#### TASK DESCRIPTION:
Print exactly the lines below between the line holding "accounted for throughout" and the line holding "various levels of", inclusive, and nothing more.

Data items
((

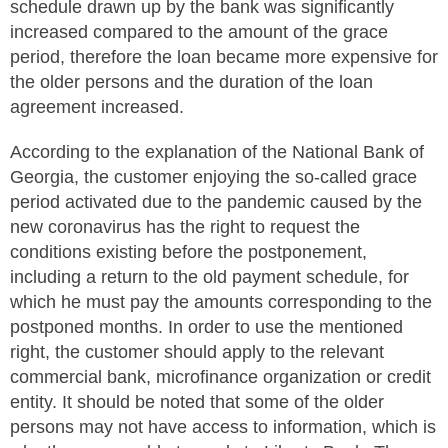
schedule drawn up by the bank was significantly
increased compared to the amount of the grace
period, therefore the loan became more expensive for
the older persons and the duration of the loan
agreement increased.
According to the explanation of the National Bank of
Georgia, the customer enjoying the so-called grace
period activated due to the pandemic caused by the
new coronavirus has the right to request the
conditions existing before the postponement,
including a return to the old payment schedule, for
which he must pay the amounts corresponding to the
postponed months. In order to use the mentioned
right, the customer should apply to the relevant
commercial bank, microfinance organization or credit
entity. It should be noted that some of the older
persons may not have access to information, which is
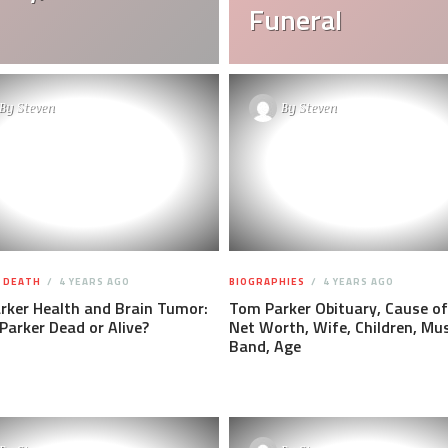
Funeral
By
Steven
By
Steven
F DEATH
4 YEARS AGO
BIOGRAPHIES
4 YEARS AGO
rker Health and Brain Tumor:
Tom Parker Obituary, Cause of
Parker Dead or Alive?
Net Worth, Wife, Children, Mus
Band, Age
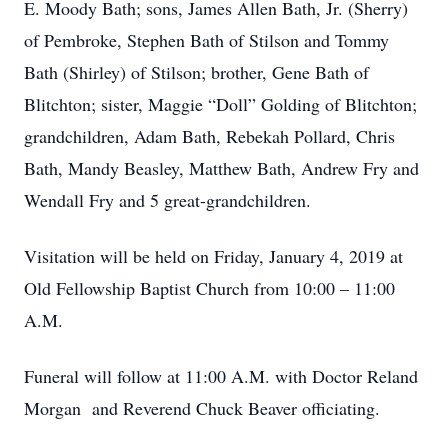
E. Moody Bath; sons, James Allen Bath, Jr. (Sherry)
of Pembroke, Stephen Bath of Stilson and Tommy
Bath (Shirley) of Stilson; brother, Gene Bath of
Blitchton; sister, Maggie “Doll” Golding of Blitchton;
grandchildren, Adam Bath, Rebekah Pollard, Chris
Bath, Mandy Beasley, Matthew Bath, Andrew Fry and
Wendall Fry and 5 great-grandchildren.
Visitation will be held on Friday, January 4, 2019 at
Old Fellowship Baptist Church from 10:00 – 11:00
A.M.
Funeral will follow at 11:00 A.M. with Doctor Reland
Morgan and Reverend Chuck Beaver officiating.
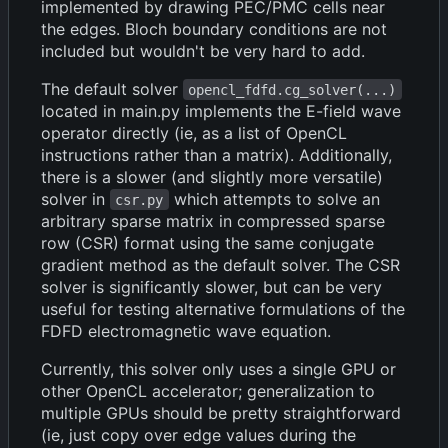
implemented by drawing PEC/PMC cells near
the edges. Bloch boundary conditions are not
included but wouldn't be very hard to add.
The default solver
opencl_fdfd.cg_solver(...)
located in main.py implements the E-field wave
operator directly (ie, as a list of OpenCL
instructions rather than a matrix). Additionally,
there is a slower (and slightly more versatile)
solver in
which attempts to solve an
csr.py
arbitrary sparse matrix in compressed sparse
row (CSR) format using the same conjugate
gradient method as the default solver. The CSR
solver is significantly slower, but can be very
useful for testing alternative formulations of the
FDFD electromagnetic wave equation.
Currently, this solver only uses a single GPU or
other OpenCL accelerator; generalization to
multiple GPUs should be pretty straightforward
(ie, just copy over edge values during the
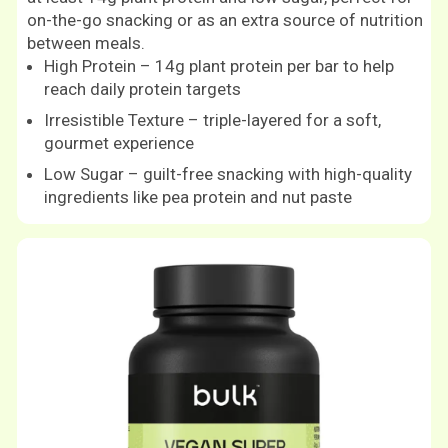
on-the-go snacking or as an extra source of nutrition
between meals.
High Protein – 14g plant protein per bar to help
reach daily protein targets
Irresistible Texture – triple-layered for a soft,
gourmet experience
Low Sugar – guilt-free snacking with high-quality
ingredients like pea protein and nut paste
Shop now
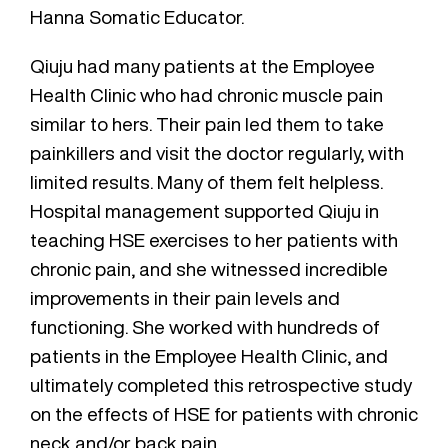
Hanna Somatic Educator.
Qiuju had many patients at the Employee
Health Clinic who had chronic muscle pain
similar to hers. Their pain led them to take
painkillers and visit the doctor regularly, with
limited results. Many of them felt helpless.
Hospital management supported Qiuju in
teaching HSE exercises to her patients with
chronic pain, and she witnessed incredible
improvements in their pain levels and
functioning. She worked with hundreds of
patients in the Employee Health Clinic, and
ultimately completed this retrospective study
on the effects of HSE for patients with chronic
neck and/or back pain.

))
((

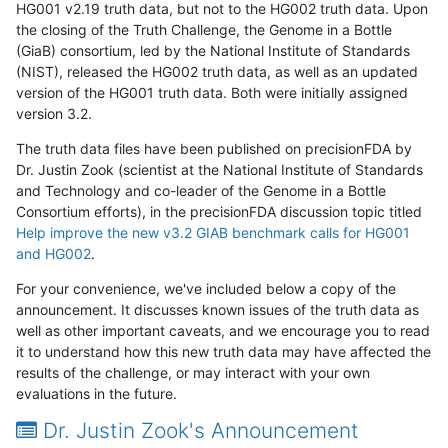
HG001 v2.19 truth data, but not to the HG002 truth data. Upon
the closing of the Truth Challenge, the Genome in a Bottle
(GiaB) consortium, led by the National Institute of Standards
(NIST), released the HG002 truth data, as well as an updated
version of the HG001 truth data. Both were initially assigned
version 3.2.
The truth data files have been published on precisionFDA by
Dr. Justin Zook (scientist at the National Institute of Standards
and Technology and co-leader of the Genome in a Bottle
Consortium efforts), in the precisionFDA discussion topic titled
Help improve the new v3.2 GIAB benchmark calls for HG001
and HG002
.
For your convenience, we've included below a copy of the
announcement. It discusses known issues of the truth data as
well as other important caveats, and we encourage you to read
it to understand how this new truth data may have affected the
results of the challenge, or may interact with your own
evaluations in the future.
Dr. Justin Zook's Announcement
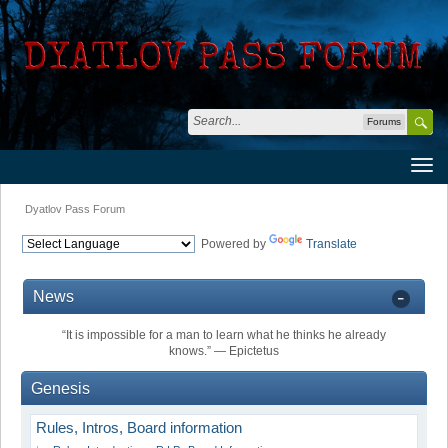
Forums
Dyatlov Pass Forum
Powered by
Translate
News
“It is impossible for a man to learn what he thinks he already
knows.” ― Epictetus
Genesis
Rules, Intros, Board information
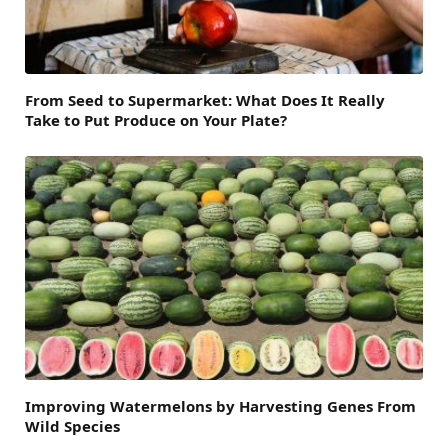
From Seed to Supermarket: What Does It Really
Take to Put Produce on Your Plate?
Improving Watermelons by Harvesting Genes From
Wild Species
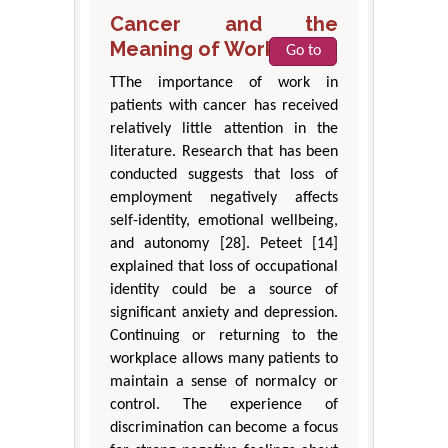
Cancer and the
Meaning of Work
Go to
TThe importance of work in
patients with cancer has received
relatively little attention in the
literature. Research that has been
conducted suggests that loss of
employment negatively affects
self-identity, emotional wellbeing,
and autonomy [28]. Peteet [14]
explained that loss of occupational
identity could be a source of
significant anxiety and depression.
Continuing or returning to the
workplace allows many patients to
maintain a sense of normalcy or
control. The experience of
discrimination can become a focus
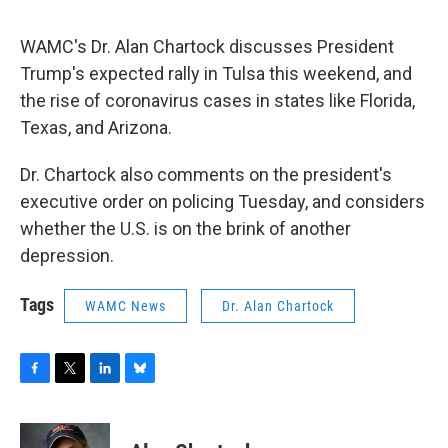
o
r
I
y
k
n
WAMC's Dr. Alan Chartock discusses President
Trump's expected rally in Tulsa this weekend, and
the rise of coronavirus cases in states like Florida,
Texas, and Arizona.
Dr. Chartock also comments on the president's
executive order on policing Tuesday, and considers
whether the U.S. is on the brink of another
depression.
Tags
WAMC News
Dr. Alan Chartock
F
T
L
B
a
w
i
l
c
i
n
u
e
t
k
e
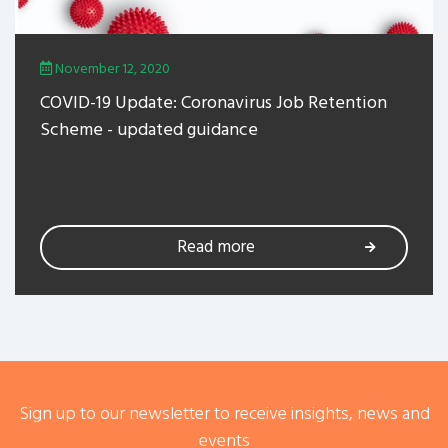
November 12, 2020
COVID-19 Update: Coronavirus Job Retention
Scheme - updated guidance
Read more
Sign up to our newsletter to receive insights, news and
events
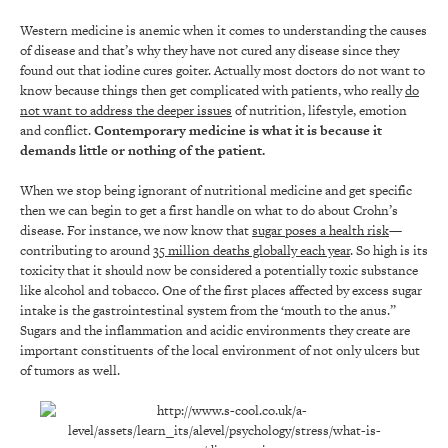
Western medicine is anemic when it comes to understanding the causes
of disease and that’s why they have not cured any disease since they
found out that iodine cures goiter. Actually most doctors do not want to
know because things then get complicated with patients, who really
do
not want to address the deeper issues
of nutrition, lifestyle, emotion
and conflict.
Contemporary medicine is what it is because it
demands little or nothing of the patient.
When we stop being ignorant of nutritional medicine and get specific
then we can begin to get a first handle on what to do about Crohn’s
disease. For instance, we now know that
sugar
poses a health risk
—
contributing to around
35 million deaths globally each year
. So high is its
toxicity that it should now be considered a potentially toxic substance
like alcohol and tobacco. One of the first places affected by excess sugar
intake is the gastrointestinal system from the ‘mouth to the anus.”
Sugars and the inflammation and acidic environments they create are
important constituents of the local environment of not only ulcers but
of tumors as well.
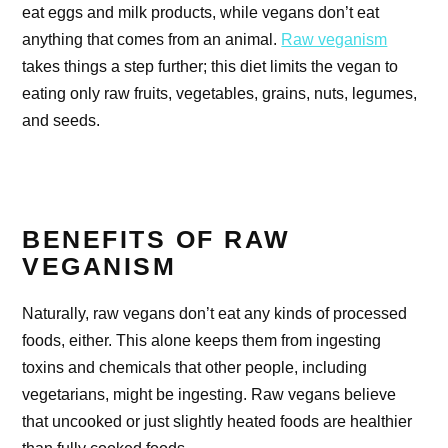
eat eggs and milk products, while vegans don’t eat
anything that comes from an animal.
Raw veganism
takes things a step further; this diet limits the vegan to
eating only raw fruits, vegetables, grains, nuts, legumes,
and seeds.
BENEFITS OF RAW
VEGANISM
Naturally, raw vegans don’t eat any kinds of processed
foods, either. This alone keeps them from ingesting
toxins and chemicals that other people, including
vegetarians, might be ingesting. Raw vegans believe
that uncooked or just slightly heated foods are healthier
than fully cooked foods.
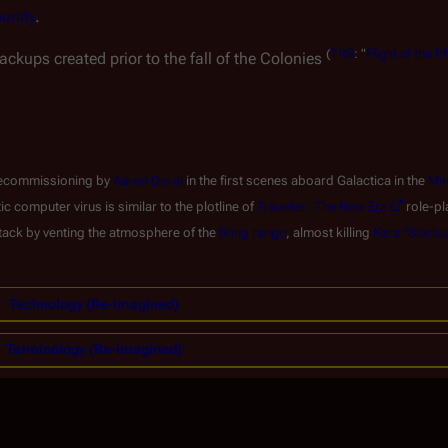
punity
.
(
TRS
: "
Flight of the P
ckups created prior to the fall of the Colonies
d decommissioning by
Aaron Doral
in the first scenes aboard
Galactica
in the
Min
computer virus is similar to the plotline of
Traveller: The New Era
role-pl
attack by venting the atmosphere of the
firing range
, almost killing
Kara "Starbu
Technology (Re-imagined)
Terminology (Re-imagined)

))
((

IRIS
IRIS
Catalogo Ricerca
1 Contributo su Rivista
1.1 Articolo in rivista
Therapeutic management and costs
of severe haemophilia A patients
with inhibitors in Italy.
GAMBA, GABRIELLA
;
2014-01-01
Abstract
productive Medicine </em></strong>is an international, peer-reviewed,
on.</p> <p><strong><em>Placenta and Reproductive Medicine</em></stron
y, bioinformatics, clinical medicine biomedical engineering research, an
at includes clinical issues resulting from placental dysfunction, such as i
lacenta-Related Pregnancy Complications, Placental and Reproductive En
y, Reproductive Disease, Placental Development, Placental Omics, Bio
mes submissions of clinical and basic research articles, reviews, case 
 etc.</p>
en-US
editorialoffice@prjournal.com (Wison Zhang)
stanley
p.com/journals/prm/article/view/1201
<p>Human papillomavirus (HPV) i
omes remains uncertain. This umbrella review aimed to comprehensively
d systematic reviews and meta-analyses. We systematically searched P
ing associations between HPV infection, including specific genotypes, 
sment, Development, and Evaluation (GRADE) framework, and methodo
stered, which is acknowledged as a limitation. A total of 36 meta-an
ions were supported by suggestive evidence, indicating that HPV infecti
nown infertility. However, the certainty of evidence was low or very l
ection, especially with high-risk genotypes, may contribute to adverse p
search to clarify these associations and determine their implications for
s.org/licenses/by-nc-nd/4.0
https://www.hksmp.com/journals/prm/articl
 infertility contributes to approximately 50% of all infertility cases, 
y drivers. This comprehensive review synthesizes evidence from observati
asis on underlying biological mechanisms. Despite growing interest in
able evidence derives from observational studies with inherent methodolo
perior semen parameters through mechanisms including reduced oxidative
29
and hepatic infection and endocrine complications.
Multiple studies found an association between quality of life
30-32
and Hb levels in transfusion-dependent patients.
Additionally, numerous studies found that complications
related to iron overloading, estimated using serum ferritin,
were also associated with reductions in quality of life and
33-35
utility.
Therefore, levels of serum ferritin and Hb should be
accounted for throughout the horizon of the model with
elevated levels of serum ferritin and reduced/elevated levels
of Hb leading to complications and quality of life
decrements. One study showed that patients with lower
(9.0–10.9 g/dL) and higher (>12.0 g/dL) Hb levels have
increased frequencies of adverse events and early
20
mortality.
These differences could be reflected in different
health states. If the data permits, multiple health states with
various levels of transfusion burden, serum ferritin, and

))

#### WRITTEN RESPONSE:
accounted for throughout the horizon of the model with
elevated levels of serum ferritin and reduced/elevated levels
of Hb leading to complications and quality of life
decrements. One study showed that patients with lower
(9.0–10.9 g/dL) and higher (>12.0 g/dL) Hb levels have
increased frequencies of adverse events and early
20
mortality.
These differences could be reflected in different
health states. If the data permits, multiple health states with
various levels of transfusion burden, serum ferritin, and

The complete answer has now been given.